Sin embargo, los acólitos del régimen aplaudieron como focas la metida de pata, racionalizando la intervención como una manifestación adicional de la brillantez del caudillo.
La obsesión de nuestro presidente con la perestroika y con al ascenso posterior -y consecuente- del llamado “neoliberalismo” es de vieja data. Según un twitter de antaño, Petro define el movimiento que hizo presencia en el mundo durante los años noventa como “esa idea falseada de la realidad de pensar que solo el mercado lleva al bienestar, que todo debe ser mercancía y que lo público debe extinguirse”, lo cual, en su opinión, “ha conducido a toda la humanidad al desastre climático [y] a la mayor desigualdad desde hace un siglo”.
Esto, quisiera creer uno, es solo una manifestación de nostalgia socialista. Las becas en la Patricio Lumumba, las entonaciones corales de La Internacional y el sueño de haber sido feliz e indocumentado recorriendo los paraísos socialistas de la Cortina de Hierro no son ilusiones que se esfumen fácilmente en la redacción del Semanario Voz.
Pero es más que eso. La destrucción del “neoliberalismo” se ha convertido en una obsesión del actual gobierno, lo cual no resulta tan inocente como parece. Cuando la izquierda radical habla de “neoliberalismo” de lo que está hablando es de la economía de mercado y la libertad de empresa.
Y eso es lo que quieren acabar para sustituirlo nuevamente por un estatismo mal definido. Para quienes comulgaban con el socialismo real -y ahora venimos a saber que nuestro presidente es uno de ellos-, la caída de la Unión Soviética fue una tragedia, aunque para el resto de la humanidad, incluyendo los millones de seres que vivían bajo el yugo de esta ideología, fuese un alivio inmenso.
Lo que presentan como “proyectos sociales” y venden como audaces reformas progresistas son esfuerzos mal camuflados para regresar el reloj cincuenta años atrás.
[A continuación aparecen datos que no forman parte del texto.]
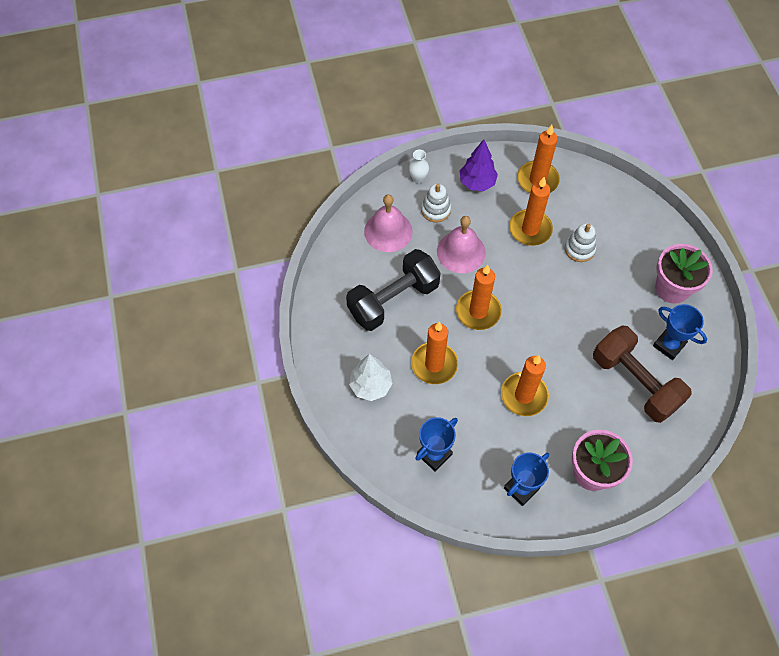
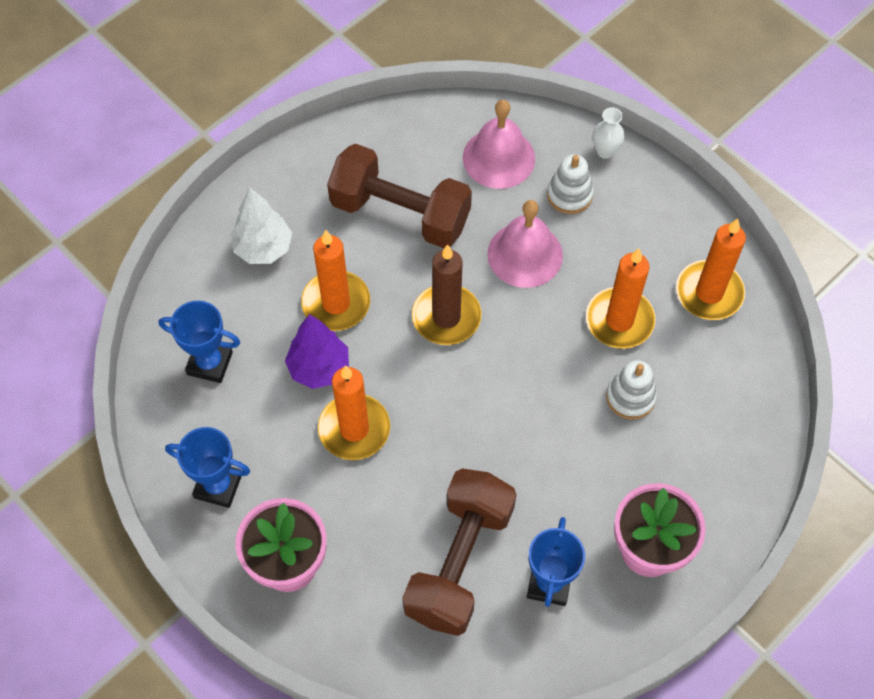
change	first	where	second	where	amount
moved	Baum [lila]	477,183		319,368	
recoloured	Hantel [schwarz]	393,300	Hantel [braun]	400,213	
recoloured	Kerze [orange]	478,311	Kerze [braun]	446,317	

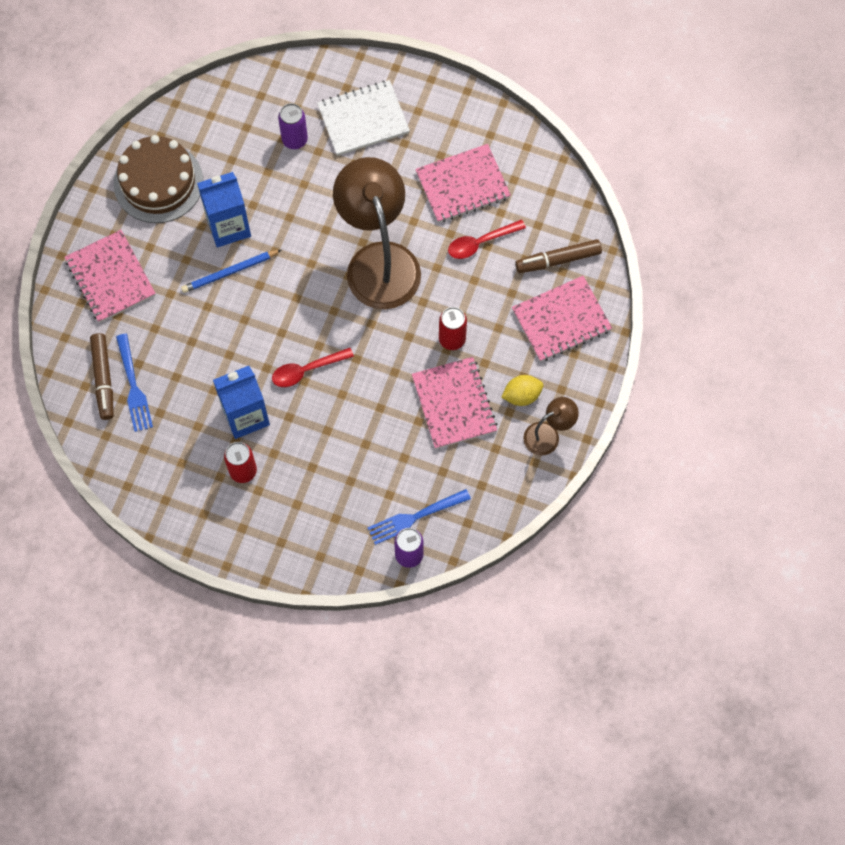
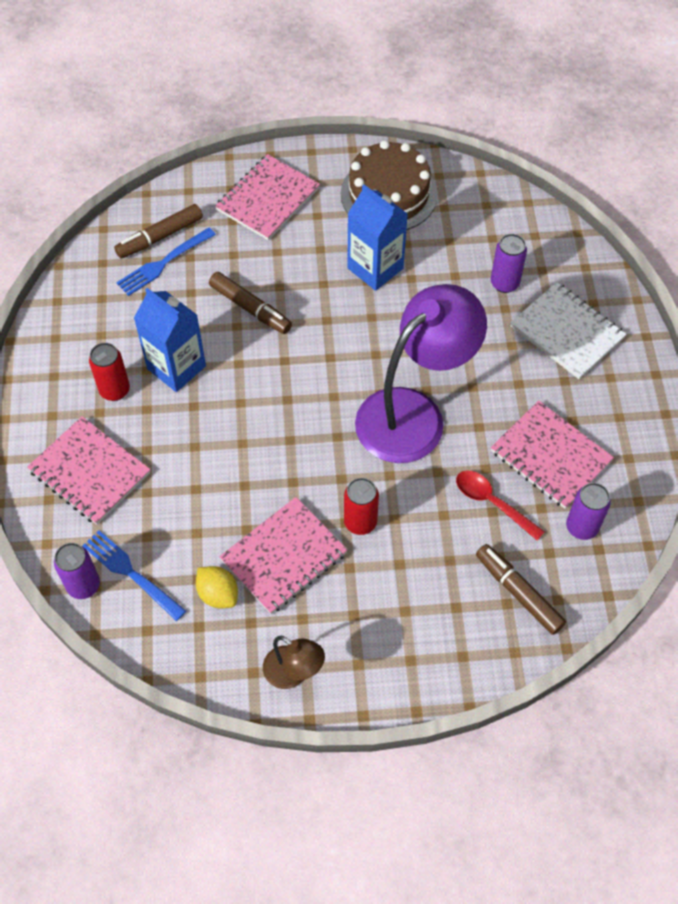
change	first	where	second	where	amount
moved	Notizbuch [rosa]	561,320		90,472	
moved	Zitrone [gelb]	522,395		218,594	
added			Filzstift [braun]	250,308	
recoloured	Lampe [braun]	379,261	Lampe [lila]	413,413	
added			Dose [lila]	581,527	
removed	Bleistift [blau]	230,272			
removed	Löffel [rot]	306,370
No hay nada de vanguardia en la reviviscencia del Instituto de Seguros Sociales, ni en la nacionalización de la salud o los servicios públicos. Hacer una reforma agraria como si estuviéramos en 1960 no es un salto adelante y cerrar la economía para impulsar la industria automotriz, por decir algo, es una majadería.
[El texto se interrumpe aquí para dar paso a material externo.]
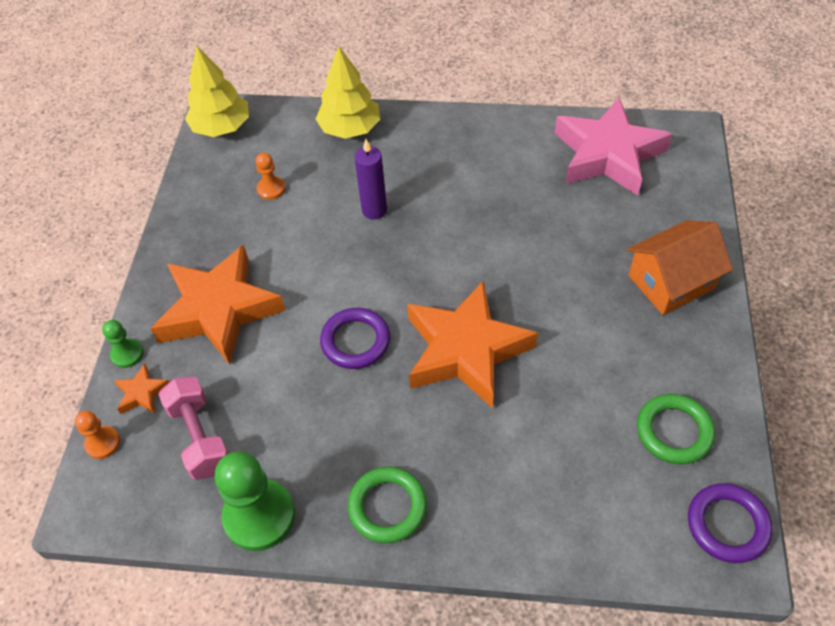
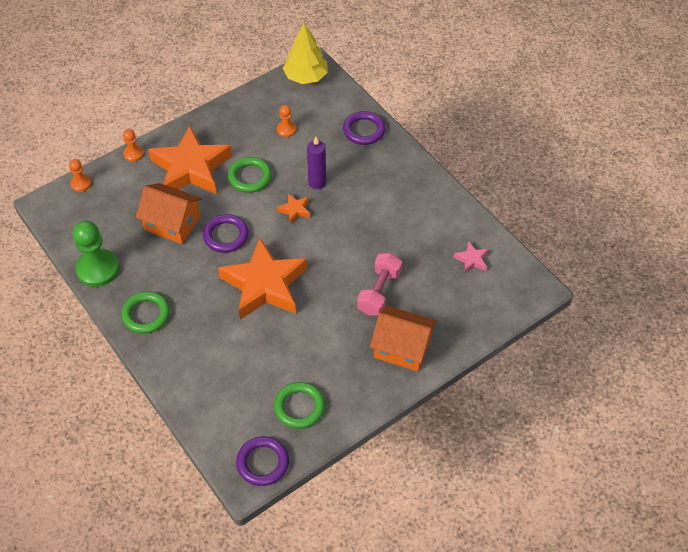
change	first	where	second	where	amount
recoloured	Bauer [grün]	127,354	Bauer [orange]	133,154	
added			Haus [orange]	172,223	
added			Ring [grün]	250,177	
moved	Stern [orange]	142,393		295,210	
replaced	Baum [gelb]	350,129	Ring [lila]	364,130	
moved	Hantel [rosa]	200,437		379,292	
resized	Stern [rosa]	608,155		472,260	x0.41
Quienes promueven algún tipo de avenencia con estas iniciativas estatistas sirven de idiotas útiles. Las mal llamadas “reformas” no son marginalmente mejorables, como insistirán algunos. Si queremos mantener nuestras libertades personales -que incluyen como fundamentales la de libertad de empresa y respeto a la propiedad privada- tenemos que oponernos con argumentos democráticos a esta amenaza. La mona, dicen con razón, aunque se vista de seda, mona se queda.